Progenitors of low-mass binary black-hole mergers in the isolated binary evolution scenario

TL;DR

This study models the progenitors of low-mass binary black hole mergers using extensive binary simulations, revealing the importance of common-envelope phases and providing merger rate estimates consistent with observations.

Contribution

It introduces a detailed binary evolution model incorporating common-envelope phases to predict properties and rates of low-mass binary black hole mergers, aligning with LIGO-Virgo observations.

Findings

Progenitors follow a similar evolutionary path with initial separations of 30-200 R_sun.

The common-envelope phase is crucial for mergers within a Hubble time.

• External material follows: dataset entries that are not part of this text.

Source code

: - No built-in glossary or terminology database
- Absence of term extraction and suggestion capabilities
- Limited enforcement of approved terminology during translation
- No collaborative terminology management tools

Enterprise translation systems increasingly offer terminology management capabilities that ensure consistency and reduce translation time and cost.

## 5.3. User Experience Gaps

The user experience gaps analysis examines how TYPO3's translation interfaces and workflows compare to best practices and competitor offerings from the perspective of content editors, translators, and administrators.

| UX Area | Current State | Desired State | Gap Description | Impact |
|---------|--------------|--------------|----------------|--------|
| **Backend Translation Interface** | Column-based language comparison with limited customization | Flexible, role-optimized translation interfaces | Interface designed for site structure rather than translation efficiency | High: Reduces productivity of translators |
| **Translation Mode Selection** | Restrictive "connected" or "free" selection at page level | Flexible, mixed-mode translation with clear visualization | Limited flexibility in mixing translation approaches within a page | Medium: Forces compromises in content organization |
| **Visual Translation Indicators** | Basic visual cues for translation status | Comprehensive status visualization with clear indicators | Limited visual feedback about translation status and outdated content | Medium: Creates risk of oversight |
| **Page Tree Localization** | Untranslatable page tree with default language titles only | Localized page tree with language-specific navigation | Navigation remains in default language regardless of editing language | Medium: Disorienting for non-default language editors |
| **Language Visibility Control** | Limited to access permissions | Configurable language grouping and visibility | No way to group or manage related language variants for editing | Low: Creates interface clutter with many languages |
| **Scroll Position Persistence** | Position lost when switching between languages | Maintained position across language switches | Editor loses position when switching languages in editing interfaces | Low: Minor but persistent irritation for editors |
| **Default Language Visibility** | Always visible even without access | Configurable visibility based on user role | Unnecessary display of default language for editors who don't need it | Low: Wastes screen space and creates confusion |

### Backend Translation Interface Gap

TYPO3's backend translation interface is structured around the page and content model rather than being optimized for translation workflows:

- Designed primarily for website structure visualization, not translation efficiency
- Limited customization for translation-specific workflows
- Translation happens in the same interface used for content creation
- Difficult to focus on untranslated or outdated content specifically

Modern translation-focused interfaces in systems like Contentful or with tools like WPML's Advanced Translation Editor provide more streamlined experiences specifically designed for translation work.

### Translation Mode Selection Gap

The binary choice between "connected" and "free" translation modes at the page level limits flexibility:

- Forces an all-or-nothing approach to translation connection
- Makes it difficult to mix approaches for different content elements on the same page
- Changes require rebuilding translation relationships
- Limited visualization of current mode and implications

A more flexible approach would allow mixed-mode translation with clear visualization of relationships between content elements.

Predicted merger rates are consistent with observed LIGO-Virgo rates.

Abstract

We aim to study the progenitor properties and expected rates of the two lowest-mass binary black hole (BH) mergers, GW 151226 and GW 170608, detected within the first two Advanced LIGO-Virgo runs, in the context of the isolated binary-evolution scenario. We use the public MESA code, which we adapted to include BH formation and unstable mass transfer developed during a common-envelope (CE) phase. Using more than 60000 binary simulations, we explore a wide parameter space for initial stellar masses, separations, metallicities, and mass-transfer efficiencies. We obtain the expected distributions for the chirp mass, mass ratio, and merger time delay by accounting for the initial stellar binary distributions. Our simulations show that, while the progenitors we obtain are compatible over the entire range of explored metallicities, they show a strong dependence on the initial masses of the stars, according to stellar winds. All the progenitors follow a similar evolutionary path, starting from binaries with initial separations in the $30-200~R_\odot$ range, experiencing a stable mass transfer interaction before the formation of the first BH, and a second unstable mass-transfer episode leading to a CE ejection that occurs either when the secondary star crosses the Hertzsprung gap or when it is burning He in its core. The CE phase plays a fundamental role in the considered low-mass range: only progenitors experiencing such an unstable mass-transfer phase are able to merge in less than a Hubble time. We find integrated merger-rate densities in the range $0.2-5.0~{\rm yr}^{-1}~{\rm Gpc}^{-3}$ in the local Universe for the highest mass-transfer efficiencies explored. The highest rate densities lead to detection rates of $1.2-3.3~{\rm yr}^{-1}$, being compatible with the observed rates. A high CE-efficiency scenario with $\alpha_{\rm CE}=2.0$ is favored when comparing with observations. ABRIDGED.